Operation Escape – The Ops Room

Summary
A great example of how a low-tech escape room need not be written off as “Gen 1”. The Ops Room is a great first escape experience and tied its puzzles together wonderfully.

Review
Living in south-east London, it’s a bit of a surprise that I hadn’t been out here much earlier.

I’ve probably reached that stage that I need to stop booking rooms out of my London Escapists email, because our host welcomed us having read the site and knowing “the reviewers are in” – maybe I’d prefer it to be a surprise. She was in a period uniform and very welcoming and friendly.

We had a quick verbal briefing instructing us what to do in each part of the game and how to proceed. One of the dangers when the host sees some experienced players is that the briefing gets trimmed down to “the usual escape room principles apply”, and there then can follow a bit of checking about what those “usual principles” are, because there’s often a few differences. I asked for clarification and the host needed to check herself to avoid spoilers. Perhaps a lesson to assume nothing…

And then it was time to head in. The room allowed for a reasonable amount of working in parallel, before bringing what we’d done together to get ourselves to the next section. We had knocked out the first set of puzzles reasonably promptly, before I fell into what is becoming a recurring trap of doing all the right things and then failing to operate a lock correctly, which cost us 15 minutes faffing about and looking for something else before we eventually got a hint.

The second segment was a very well interweaved set of puzzles which again we made rather heavy weather of – most of the information and clues we needed were available for us to see, but we didn’t quite put everything together. Again the game allowed the three of us to branch out and look at things separately before combining it all for a collective answer. There were few surprises but I did think we’d finished everything a little before we actually had.
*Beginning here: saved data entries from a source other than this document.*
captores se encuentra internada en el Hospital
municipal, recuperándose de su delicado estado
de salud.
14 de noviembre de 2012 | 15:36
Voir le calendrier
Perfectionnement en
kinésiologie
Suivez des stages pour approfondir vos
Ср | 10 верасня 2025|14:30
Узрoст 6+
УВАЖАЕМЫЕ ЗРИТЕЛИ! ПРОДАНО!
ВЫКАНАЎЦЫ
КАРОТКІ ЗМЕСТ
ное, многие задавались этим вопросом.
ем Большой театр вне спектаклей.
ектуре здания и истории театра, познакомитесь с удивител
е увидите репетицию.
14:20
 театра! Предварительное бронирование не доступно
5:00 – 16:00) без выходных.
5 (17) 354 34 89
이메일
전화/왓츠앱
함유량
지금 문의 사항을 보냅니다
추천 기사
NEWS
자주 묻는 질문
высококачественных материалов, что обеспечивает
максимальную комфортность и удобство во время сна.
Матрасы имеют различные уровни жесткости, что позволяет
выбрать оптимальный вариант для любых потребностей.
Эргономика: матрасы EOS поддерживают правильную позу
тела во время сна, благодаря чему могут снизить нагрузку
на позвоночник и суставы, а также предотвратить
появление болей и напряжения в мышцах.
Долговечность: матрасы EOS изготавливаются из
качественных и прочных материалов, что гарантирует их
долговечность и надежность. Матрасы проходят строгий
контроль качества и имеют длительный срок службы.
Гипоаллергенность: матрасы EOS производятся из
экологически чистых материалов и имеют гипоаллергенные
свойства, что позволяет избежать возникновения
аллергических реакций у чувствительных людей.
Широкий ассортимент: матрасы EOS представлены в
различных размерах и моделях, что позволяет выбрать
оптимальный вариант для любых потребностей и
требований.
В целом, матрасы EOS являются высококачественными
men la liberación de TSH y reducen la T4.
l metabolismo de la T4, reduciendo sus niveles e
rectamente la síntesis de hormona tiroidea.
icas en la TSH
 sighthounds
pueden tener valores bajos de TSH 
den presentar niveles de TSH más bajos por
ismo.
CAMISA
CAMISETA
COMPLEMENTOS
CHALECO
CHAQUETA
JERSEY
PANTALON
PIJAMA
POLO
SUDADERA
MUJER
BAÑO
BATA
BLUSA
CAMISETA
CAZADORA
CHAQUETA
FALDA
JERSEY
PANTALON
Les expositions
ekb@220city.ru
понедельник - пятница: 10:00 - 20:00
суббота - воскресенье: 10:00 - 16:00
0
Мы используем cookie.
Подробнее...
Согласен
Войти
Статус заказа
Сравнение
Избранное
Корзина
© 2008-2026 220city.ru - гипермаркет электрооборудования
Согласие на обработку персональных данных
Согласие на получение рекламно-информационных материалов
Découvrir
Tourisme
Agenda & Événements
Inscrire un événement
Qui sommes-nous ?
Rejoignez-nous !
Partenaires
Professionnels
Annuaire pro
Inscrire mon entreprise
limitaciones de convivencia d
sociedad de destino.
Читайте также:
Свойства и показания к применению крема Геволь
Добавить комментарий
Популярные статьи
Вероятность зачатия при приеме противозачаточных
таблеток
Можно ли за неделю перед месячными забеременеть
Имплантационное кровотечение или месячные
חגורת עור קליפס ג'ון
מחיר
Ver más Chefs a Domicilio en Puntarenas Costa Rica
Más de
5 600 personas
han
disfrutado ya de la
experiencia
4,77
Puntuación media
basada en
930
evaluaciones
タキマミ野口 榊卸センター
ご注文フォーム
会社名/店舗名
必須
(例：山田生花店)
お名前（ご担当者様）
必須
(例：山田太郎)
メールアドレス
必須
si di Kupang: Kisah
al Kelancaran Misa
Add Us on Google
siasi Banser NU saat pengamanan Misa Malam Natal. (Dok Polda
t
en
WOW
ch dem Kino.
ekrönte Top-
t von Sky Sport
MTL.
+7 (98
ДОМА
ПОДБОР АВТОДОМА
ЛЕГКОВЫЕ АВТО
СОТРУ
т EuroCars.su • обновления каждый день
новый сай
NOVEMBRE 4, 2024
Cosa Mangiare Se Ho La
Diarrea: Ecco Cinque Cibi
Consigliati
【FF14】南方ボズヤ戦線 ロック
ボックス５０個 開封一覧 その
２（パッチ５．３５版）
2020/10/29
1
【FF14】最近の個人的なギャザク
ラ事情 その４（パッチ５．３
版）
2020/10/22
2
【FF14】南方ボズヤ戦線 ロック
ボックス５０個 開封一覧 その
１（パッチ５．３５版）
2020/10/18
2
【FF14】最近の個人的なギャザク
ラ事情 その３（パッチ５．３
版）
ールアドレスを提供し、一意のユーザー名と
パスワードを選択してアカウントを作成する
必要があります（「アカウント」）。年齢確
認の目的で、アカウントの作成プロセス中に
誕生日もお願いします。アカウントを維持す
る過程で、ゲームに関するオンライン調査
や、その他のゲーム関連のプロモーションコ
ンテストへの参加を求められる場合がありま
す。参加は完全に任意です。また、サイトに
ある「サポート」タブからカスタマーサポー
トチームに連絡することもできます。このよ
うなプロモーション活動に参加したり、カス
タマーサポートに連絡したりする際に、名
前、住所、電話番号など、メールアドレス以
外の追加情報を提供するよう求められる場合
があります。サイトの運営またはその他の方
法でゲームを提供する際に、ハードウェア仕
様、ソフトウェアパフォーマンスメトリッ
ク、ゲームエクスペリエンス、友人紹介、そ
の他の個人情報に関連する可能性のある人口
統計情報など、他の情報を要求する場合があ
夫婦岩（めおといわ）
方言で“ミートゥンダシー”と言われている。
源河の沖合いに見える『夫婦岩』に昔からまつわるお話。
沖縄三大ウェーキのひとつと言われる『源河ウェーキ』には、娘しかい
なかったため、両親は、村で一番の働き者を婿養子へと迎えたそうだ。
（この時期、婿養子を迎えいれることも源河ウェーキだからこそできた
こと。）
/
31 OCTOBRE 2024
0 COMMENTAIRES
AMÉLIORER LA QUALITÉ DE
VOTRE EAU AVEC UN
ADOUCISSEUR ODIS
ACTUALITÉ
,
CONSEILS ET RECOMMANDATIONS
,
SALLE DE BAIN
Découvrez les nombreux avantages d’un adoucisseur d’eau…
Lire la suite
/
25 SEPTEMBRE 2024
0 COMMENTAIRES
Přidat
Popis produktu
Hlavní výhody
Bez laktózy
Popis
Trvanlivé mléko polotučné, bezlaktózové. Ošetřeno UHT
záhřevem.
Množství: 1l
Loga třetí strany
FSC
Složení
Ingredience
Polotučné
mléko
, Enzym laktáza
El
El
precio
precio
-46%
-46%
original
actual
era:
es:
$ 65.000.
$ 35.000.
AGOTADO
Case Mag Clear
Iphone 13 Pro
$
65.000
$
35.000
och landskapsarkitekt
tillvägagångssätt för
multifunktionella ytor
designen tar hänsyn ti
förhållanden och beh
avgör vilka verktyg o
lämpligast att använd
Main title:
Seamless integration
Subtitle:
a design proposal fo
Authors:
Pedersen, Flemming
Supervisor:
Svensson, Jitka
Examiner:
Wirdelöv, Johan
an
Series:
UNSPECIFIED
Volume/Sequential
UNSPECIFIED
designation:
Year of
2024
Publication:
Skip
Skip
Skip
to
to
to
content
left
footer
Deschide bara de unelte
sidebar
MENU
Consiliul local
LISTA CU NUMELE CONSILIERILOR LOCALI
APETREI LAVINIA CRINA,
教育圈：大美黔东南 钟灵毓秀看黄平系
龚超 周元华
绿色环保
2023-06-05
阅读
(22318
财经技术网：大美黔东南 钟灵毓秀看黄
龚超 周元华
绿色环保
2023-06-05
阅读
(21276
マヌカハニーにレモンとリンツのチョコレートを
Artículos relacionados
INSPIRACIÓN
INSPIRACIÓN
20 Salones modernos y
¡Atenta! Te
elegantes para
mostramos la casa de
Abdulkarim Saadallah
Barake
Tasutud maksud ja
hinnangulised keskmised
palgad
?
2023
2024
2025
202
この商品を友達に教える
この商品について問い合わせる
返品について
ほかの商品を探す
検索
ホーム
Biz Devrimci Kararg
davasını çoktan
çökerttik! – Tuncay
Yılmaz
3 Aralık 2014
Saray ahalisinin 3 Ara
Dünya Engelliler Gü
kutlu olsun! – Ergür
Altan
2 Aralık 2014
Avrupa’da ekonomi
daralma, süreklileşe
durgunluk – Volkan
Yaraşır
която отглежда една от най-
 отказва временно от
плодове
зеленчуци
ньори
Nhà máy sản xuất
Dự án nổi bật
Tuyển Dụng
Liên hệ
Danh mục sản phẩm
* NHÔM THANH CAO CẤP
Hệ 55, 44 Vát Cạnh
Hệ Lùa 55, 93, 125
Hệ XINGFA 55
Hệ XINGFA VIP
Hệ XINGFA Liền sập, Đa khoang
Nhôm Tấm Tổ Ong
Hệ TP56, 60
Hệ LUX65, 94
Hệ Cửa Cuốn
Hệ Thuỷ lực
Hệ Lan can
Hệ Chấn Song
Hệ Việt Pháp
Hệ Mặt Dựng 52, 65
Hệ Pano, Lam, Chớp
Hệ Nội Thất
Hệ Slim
Hints came by “telegram” notes under the door, most of which were laminated making it clear that they were reusable, but there was scope for handwritten custom hints when something unplanned arose!

Outcome
We made very heavy weather of puzzles by not listening to the briefing very well and failing to adequately operate locks, thereby ensuring we didn’t trouble the leaderboard with our time of 51 minutes and 3 hints.

In numbers
Overall: 9/10
Difficulty: 4/10
Theming: 8/10
Host: 9/10
Wow: 4/10

This is a perfect example of how to do a great room without getting complex on tech. It’s potentially a tad easy. Props were appropriate to the period and theme, and there was a reasonable mix of puzzle types without excessive red herrings.

Hosting and GMing was particularly competent.

Other details
Accessibility: Excellent. Completely flat throughout, accessible toilet on the premises too.

Alerts: None

Capacity: The single room takes 2-5 players. We were a group of 3. Any more would have been getting in one another’s way. Definitely viable for 2 people.

Cost: A wallet-friendly £50 for our team of 3. Prices range from £40 for a pair to £75 for a 5-person team.

Photo: Taken on a phone afterwards with optional dressing-up box provided. Appeared on Facebook same day.

Getting there: The venue is 5 minutes on foot from Bromley Bus Garage. We used bus 261 which connects with Bromley South, Bromley North, Grove Park, Lee, and Lewisham National Rail stations. Bus connections are also available from Orpington on the 61. If you don’t mind the walk, it’s around two miles from any of Hayes (Kent), Bickley, and Petts Wood stations, each in zone 5.